Brighton and Hove schools chief urges ministers to listen to parents over fines for term-time absences
Government ministers should listen to parents in the debate about fines for term-time absences, Brighton and Hove’s schools chief said today (Monday 13 June).
Councillor Tom Bewick spoke out after Schools Minister Nick Gibb wrote “to set out set out the government’s position on unauthorised school absence and next steps following the judgment by the High Court on Friday 13 May regarding the case of the Isle of Wight Council v Jon Platt”.
The minister wrote: “I am disappointed with the High Court ruling. I am clear that no child should miss school apart from in exceptional circumstances.
“There is clear evidence that absence from school is linked to lower levels of attainment. The department’s latest analysis published in March shows that every extra day missed was associated with lower attainment at age 11 and at age 16.
“In other words, every extra day of school that is missed can affect a pupil’s chance of gaining good GCSE results.”

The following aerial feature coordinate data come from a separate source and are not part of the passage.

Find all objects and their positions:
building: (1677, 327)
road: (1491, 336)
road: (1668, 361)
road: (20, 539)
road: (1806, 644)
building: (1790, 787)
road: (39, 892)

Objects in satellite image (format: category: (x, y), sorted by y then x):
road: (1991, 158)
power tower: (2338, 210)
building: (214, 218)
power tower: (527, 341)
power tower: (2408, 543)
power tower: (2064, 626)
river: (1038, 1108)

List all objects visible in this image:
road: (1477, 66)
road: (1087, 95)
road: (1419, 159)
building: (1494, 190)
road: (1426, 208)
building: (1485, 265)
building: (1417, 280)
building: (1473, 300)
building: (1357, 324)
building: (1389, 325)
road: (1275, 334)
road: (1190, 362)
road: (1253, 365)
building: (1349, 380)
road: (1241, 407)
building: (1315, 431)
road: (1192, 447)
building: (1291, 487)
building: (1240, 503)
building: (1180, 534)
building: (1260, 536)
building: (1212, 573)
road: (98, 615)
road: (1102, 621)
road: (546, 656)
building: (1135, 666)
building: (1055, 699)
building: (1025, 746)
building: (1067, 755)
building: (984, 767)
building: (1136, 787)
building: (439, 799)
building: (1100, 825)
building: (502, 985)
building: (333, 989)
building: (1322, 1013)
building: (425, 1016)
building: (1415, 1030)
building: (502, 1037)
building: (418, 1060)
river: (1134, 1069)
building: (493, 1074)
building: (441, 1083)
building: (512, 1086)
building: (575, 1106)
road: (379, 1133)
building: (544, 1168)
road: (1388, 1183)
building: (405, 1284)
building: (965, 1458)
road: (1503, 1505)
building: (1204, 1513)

He also said: “Head teachers continue to have the power to authorise leave of absence but only in exceptional circumstances.
“While family holidays are enriching experiences, the school year is designed to give families the opportunity for these breaks without having to disrupt their children’s education.
“It is for schools to consider the specific details and relevant context behind each request. Schools know their pupils best and are well placed to make those judgments.”
Councillor Bewick said: “It’s important that the government has now provided some response to recent court rulings in respect of unauthorised term-time absences. As the minister states, it is schools that know their pupils best, not distant officials in Westminster.
“It is disappointing therefore that the government has not yet come forward with fresh guidance as to what counts as ‘regular attendance’ in legal terms and neither, it seems, has the department signalled yet that it is prepared to look again at the 2013 regulations which is what I and many other campaigners have been calling for.
“No parent would disagree with better measures, including fines, to ensure maximum pupil attendance at schools.
“But for the public to have confidence in the overall integrity of the system there must be absolute clarity and transparency about how these rules, including any fines, are being applied.
“For that reason, I have asked the council’s director of children’s services to provide further assurances that the quadrupling of fines in the city since 2013 is being applied proportionately to the objective of improving school attendance.
“As with parking revenues and speeding camera fines in the past, the public is not going to be in favour of these fines being used by councils to plug revenue gaps.
“If that were to happen, the integrity of the whole system could be put in doubt.
“That’s why I’m calling on the government to listen to parents and implement a more transparent and flexible approach to term-time absences in future.”